Document passage:
▽

BNSF says that it is investing $1 billion to expand rail capacity and that the congestion problems will go away once the infrastructure problems are worked out. I'd like to ask the people more knowledgeable than I am about railroad operations this question: are the problems at BNSF really going to be resolved soon, or is this going to be a longer term mess?
 
Geoff Mayo
Member # 153
 - posted
I don't know any specifics but I suspect the $1bn is mostly just the regular maintenance and improvements budget, rather than a brand new $1bn found hiding down the back of a couch.
 
Gilbert B Norman
Member # 1541
 - posted
BNSF's Mr. Rose does not need to stare at negative coverage such as this when he opens his New York Times:

http://www.nytimes.com/2014/08/26/us/grain-piles-up-waiting-for-a-ride-as-trains-move-north-dakota-oil.html

Brief passage:
  • FARGO, N.D. — The furious pace of energy exploration in North Dakota is creating a crisis for farmers whose grain shipments have been held up by a vast new movement of oil by rail, leading to millions of dollars in agricultural losses and slower production for breakfast cereal giants like General Mills.

    The backlog is only going to get worse, farmers said, as they prepared this week for what is expected to be a record crop of wheat and soybeans.

    “If we can’t get this stuff out soon, a lot of it is simply going to go on the ground and rot,” said Bill Hejl, who grows soybeans, wheat and sugar beets in the town of Casselton, about 20 miles west of here.

    Although the energy boom in North Dakota has led to a 2.8 percent unemployment rate, the lowest in the nation, the downside has been harder times for farmers who have long been mainstays of the state’s economy. Agriculture was North Dakota’s No. 1 industry for decades, representing a quarter of its economic base, but recent statistics show that oil and gas have become the biggest contributors to the state’s gross domestic product.
While of course the overwhelming agricultural activity is done for and by the "agricorps", the public still envisions "the small family farmer and how he can't get his grain to market, because that big villainous railroad is in the back pocket of the even bigger petroleum interests".

△

Actions to take:
1/ In the BNSF rail congestion thread, how much does BNSF say it is investing to expand rail capacity?
2/ Rewrite the stretch of the BNSF rail congestion thread from "Gilbert B Norman" through "like General Mills.", swapping "New York Times" for "Wall Street Journal".
3/ Write what comes next in the BNSF rail congestion thread, picking up after its final sentence.

[Photo sets of individual scenes]
▽

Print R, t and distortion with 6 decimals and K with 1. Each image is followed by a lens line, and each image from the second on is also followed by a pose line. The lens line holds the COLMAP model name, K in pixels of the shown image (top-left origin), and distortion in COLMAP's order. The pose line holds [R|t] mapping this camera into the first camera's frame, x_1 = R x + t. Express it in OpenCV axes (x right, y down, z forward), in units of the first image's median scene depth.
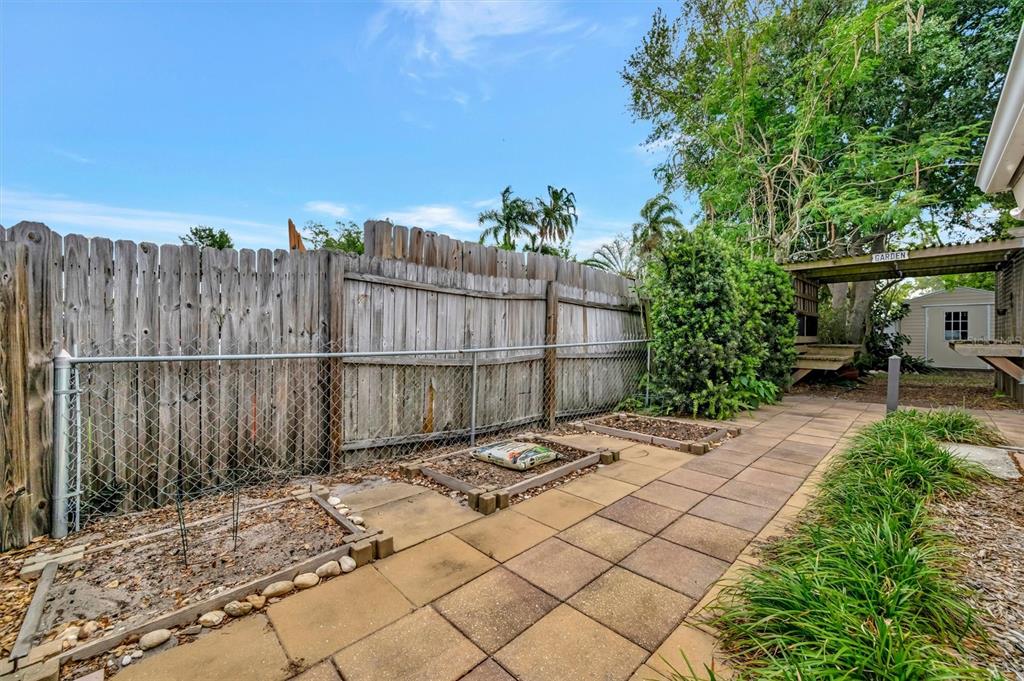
lens RADIAL K [[405.7, 0, 511.1], [0, 405.7, 336.3], [0, 0, 1]] dist [0.001094, -0.000047]
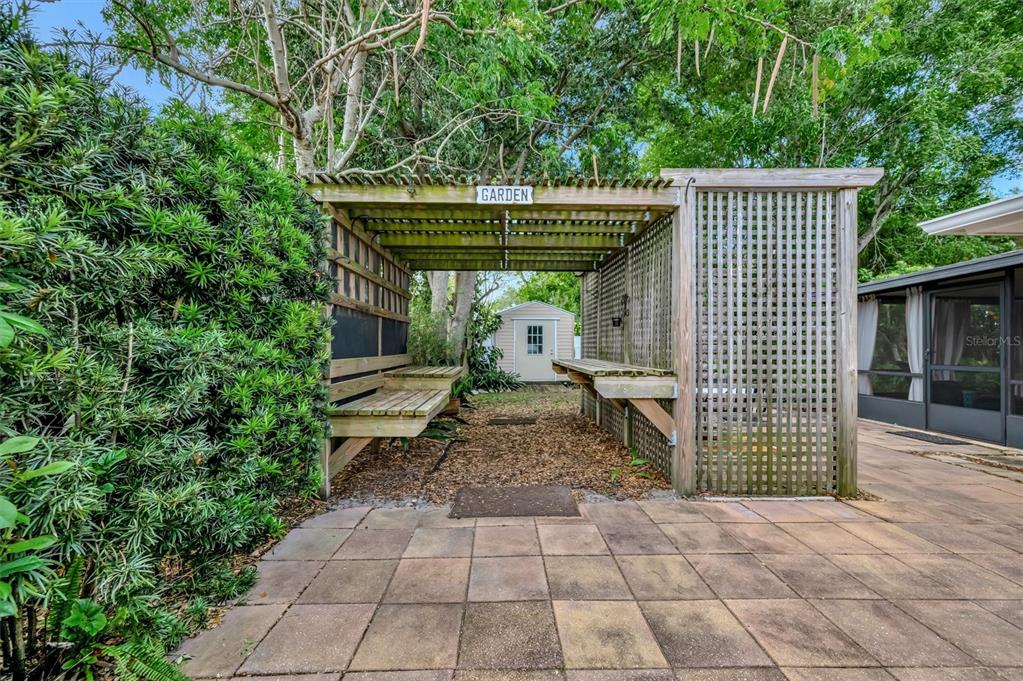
lens RADIAL K [[405.3, 0, 510.6], [0, 405.3, 336.3], [0, 0, 1]] dist [0.001094, -0.000047]
pose [[0.680234, 0.018427, 0.732764, 0.353594], [-0.001463, 0.999716, -0.023783, -0.011240], [-0.732994, 0.015106, 0.680067, 0.402654]]
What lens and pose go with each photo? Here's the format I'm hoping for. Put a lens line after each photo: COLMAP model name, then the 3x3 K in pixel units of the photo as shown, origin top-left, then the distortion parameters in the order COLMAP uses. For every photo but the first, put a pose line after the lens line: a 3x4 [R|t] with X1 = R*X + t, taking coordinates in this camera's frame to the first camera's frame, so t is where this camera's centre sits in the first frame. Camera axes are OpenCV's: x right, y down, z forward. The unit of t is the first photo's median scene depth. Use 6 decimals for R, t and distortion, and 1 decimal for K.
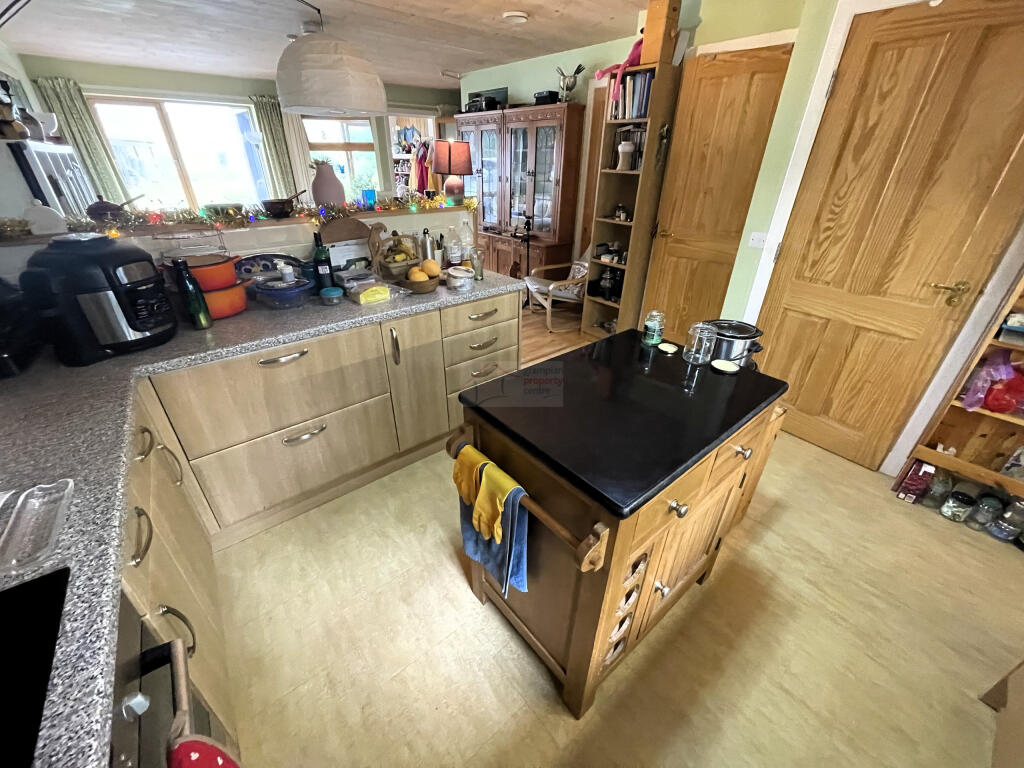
lens RADIAL K [[413.2, 0, 514.2], [0, 413.2, 392.1], [0, 0, 1]] dist [0.001536, -0.000387]
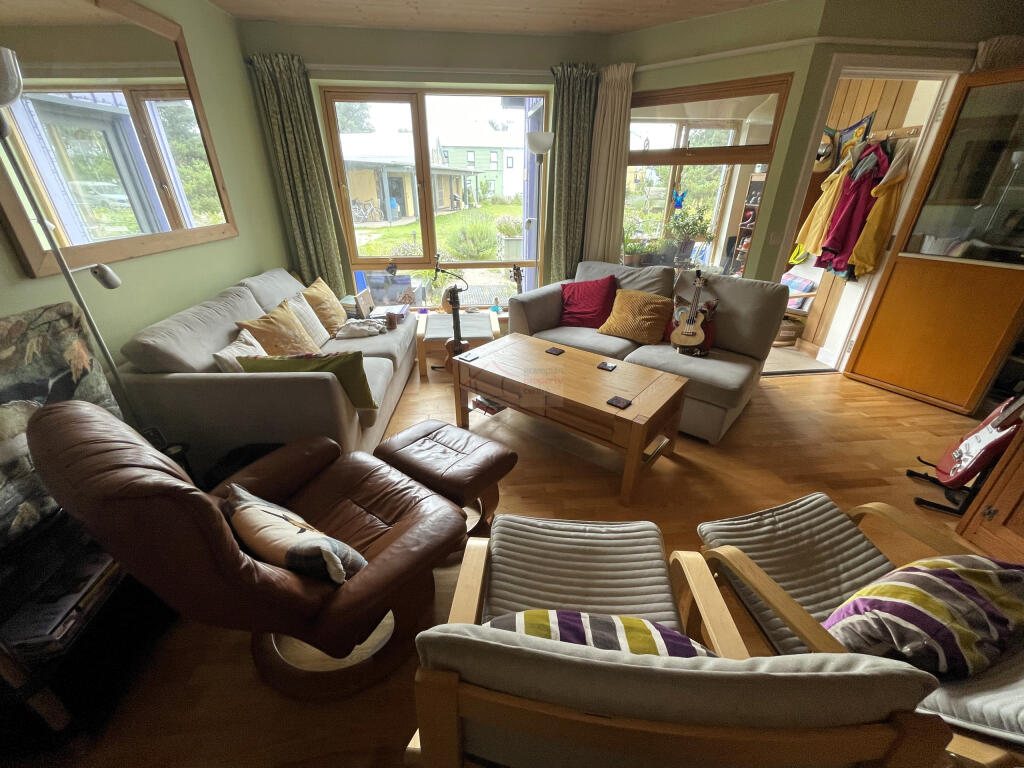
lens RADIAL K [[413.2, 0, 508.8], [0, 413.2, 388.6], [0, 0, 1]] dist [0.001536, -0.000387]
pose [[0.811464, 0.252009, -0.527273, -0.306141], [-0.285242, 0.958267, 0.019020, -0.322048], [0.510062, 0.134966, 0.849483, 0.592503]]
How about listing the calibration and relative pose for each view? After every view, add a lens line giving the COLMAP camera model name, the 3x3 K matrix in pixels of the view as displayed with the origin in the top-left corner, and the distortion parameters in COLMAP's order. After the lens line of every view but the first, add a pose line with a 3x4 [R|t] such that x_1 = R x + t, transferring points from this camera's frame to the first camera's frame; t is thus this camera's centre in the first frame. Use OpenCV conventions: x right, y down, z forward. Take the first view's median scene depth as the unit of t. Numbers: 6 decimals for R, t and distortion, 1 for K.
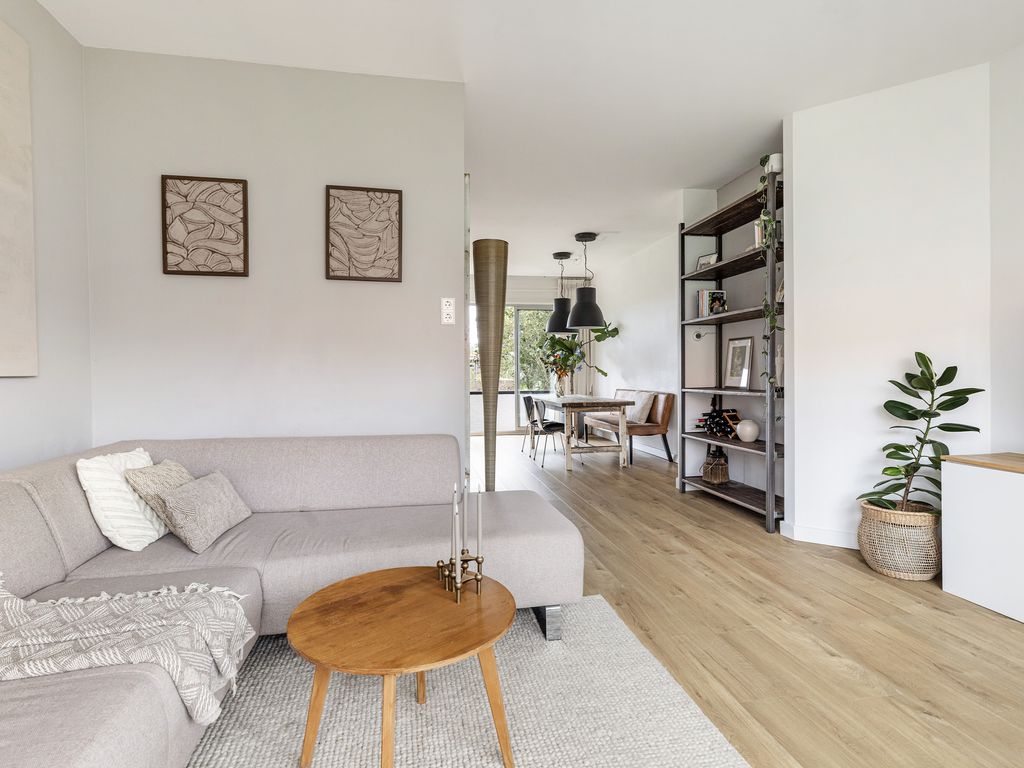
lens RADIAL K [[525.3, 0, 509.1], [0, 525.3, 381.6], [0, 0, 1]] dist [0.003798, -0.001543]
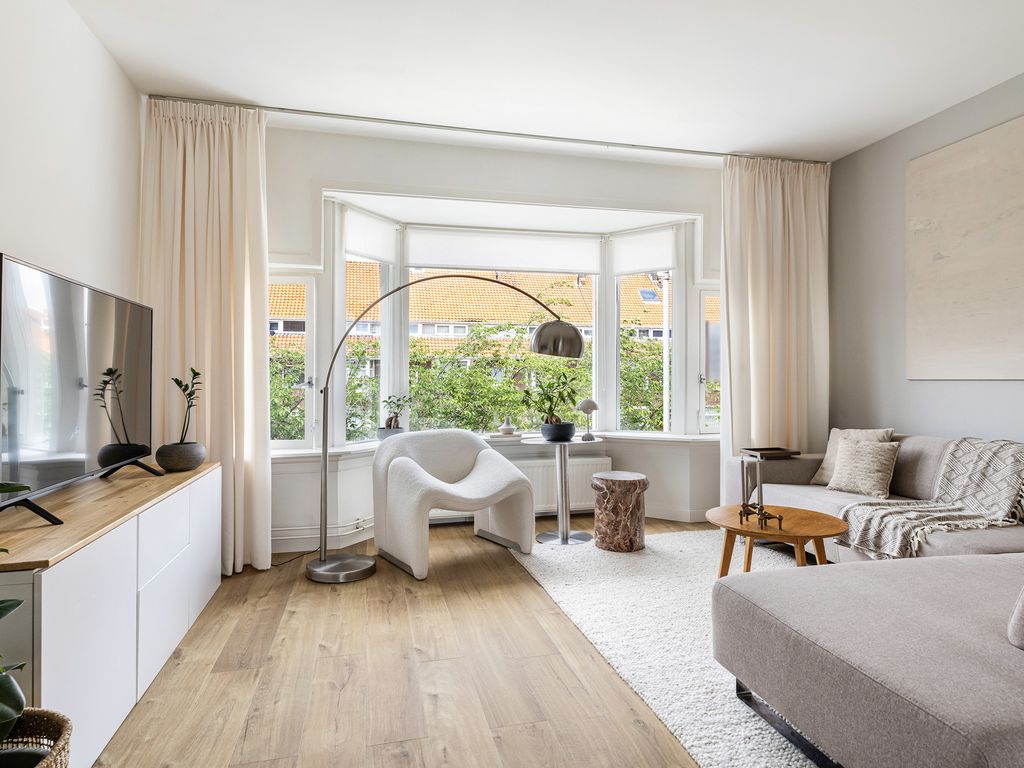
lens RADIAL K [[555.0, 0, 510.0], [0, 555.0, 381.6], [0, 0, 1]] dist [-0.009274, 0.002617]
pose [[-0.997917, 0.009964, -0.063739, 0.315012], [0.008614, 0.999733, 0.021419, -0.024034], [0.063936, 0.020825, -0.997737, 1.130980]]
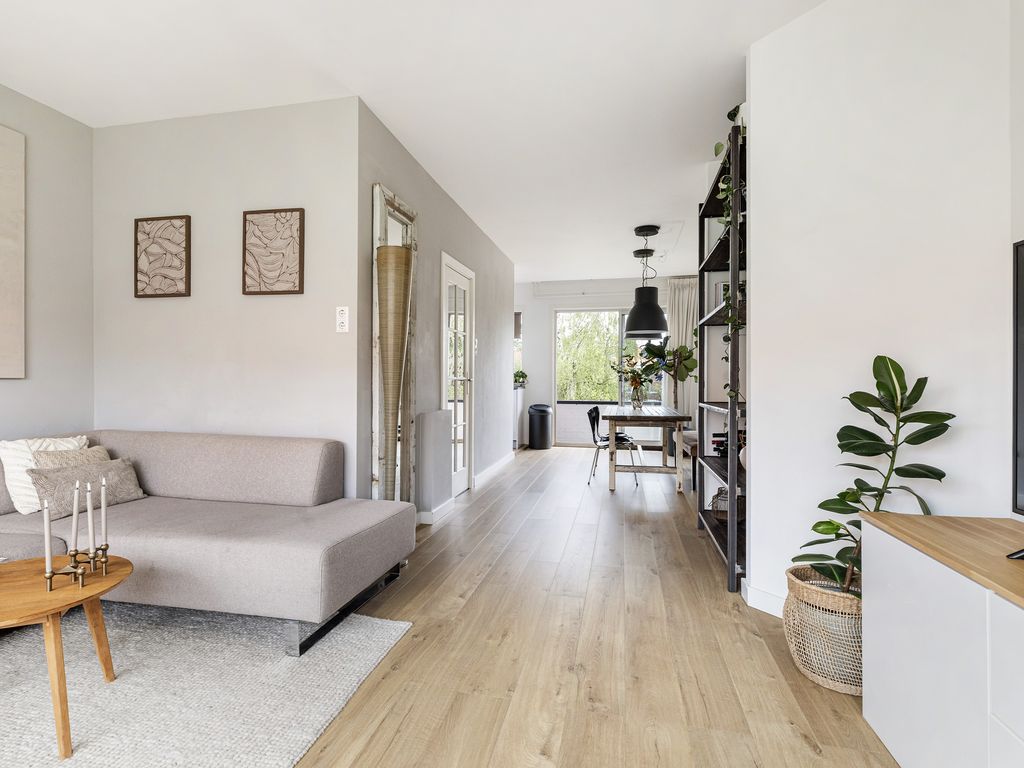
lens RADIAL K [[525.3, 0, 504.4], [0, 525.3, 382.7], [0, 0, 1]] dist [0.003798, -0.001543]
pose [[0.919182, 0.012375, -0.393639, 0.497199], [-0.018406, 0.999764, -0.011550, -0.004059], [0.393403, 0.017862, 0.919192, 0.155833]]
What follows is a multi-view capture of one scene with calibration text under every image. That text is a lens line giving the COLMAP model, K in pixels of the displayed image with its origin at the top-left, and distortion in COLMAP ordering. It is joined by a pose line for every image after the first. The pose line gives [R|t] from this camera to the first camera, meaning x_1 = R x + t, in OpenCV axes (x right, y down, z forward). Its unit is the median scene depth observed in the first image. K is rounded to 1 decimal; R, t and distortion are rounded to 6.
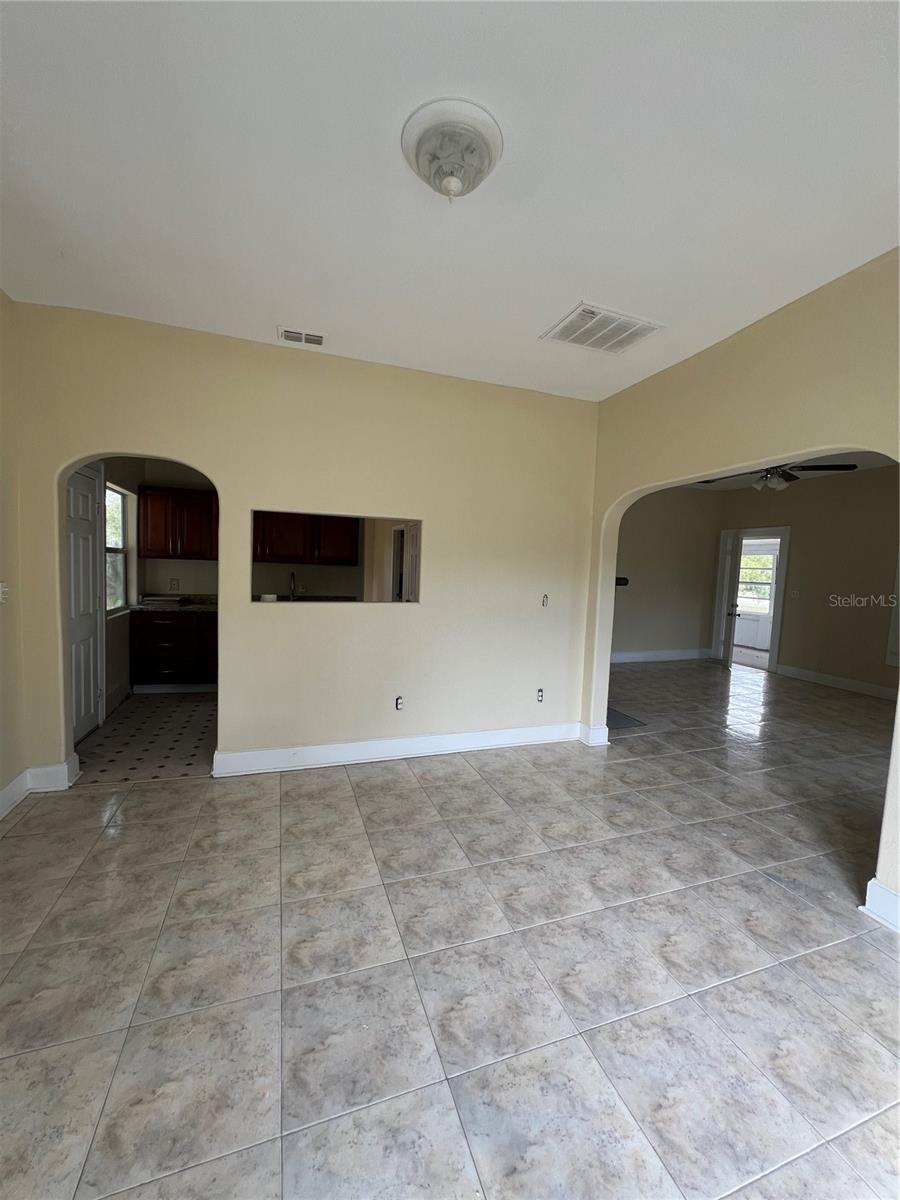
lens RADIAL K [[479.7, 0, 450.4], [0, 479.7, 596.8], [0, 0, 1]] dist [-0.000273, -0.000005]
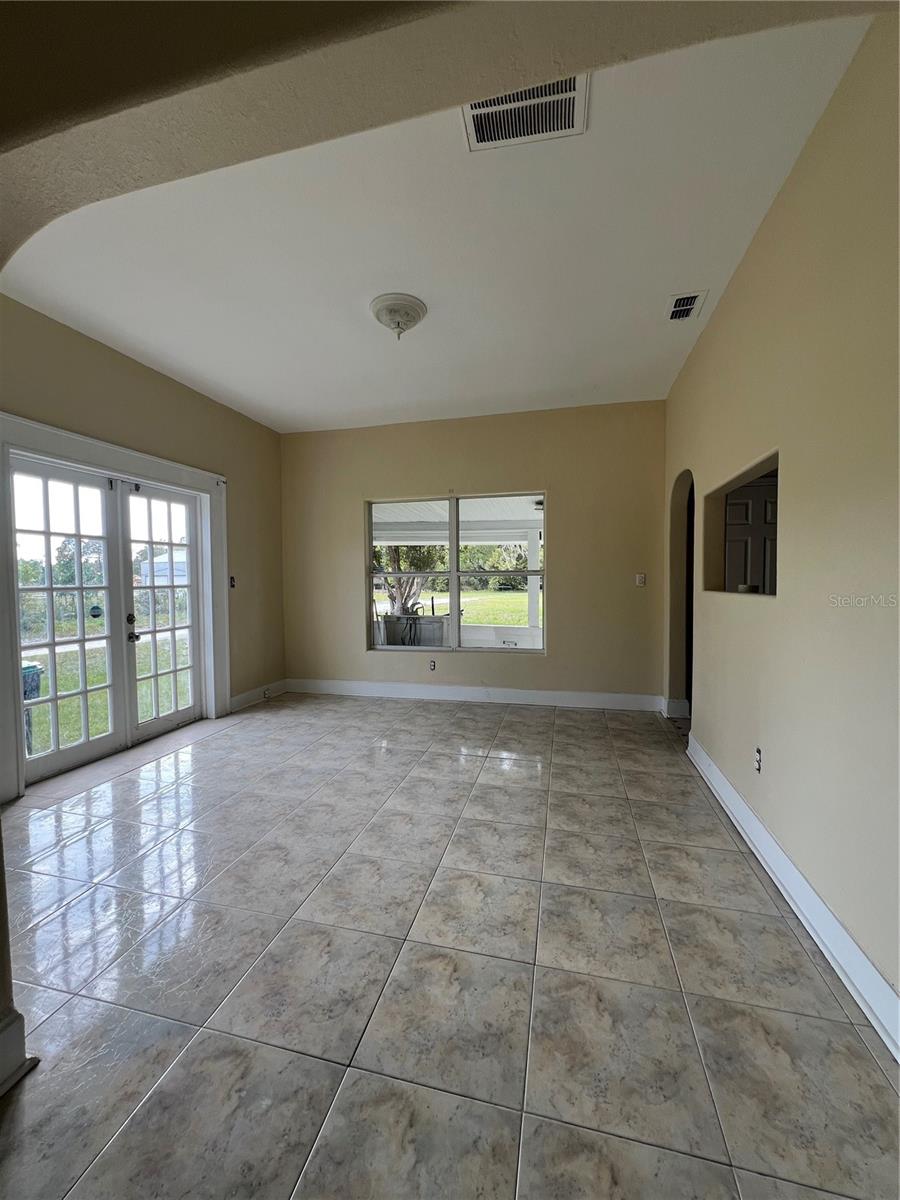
lens RADIAL K [[479.7, 0, 450.4], [0, 479.7, 596.8], [0, 0, 1]] dist [-0.000273, -0.000005]
pose [[-0.542835, 0.000888, -0.839839, 0.804862], [-0.068509, 0.996620, 0.045336, 0.018020], [0.837040, 0.082147, -0.540940, 1.275789]]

△

Task answers:
1/ $1 billion

2/
Gilbert B Norman
Member # 1541
 - posted
BNSF's Mr. Rose does not need to stare at negative coverage such as this when he opens his Wall Street Journal:

http://www.nytimes.com/2014/08/26/us/grain-piles-up-waiting-for-a-ride-as-trains-move-north-dakota-oil.html

Brief passage:
  • FARGO, N.D. — The furious pace of energy exploration in North Dakota is creating a crisis for farmers whose grain shipments have been held up by a vast new movement of oil by rail, leading to millions of dollars in agricultural losses and slower production for breakfast cereal giants like General Mills.

3/
Vincent206
Member # 15447
 - posted
Another problem that I recently read about is that BNSF is losing workers to the oil fields. It seems that the oil producers are paying higher wages than the railroads. A look at BNSF's career page seems to confirm the situation. BNSF has 99 current job openings: 24 jobs are located in ND, 23 in MN, just 13 openings are located TX.
 
George Harris
Member # 2077
 - posted
quote:
Originally posted by Vincent206:
Another problem that I recently read about is that BNSF is losing workers to the oil fields. It seems that the oil producers are paying higher wages than the railroads. A look at BNSF's career page seems to confirm the situation. BNSF has 99 current job openings: 24 jobs are located in ND, 23 in MN, just 13 openings are located TX.

I could see this many openings with no loss at all to the oilfield work. The additional trains being operated will require additional people to operate them. The days of many furloughed railroad workers waiting for upturns in traffic are gone.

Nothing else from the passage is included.